Provided records:
# # #

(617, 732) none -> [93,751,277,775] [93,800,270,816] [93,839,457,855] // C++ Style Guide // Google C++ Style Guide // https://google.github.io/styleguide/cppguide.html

# # #

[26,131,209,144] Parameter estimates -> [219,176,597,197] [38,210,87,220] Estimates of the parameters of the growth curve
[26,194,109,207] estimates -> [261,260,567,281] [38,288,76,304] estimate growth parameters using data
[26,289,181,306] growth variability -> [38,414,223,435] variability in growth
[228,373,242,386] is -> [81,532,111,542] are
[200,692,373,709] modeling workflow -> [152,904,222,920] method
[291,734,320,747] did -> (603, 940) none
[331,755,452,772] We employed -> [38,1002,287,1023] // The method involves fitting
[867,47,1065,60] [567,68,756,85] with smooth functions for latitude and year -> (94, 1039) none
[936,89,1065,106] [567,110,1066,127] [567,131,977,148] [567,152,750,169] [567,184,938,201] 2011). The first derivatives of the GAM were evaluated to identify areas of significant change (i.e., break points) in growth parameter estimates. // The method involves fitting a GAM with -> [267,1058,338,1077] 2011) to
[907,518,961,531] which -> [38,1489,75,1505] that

# # #

Task brief: Going down the listing above, begin printing at the line with "[291,734,320,747] did -> (603, 940) none" and finish with the line with "[907,518,961,531] which ->", exactly as they appear.

Your response:
[291,734,320,747] did -> (603, 940) none
[331,755,452,772] We employed -> [38,1002,287,1023] // The method involves fitting
[867,47,1065,60] [567,68,756,85] with smooth functions for latitude and year -> (94, 1039) none
[936,89,1065,106] [567,110,1066,127] [567,131,977,148] [567,152,750,169] [567,184,938,201] 2011). The first derivatives of the GAM were evaluated to identify areas of significant change (i.e., break points) in growth parameter estimates. // The method involves fitting a GAM with -> [267,1058,338,1077] 2011) to
[907,518,961,531] which -> [38,1489,75,1505] that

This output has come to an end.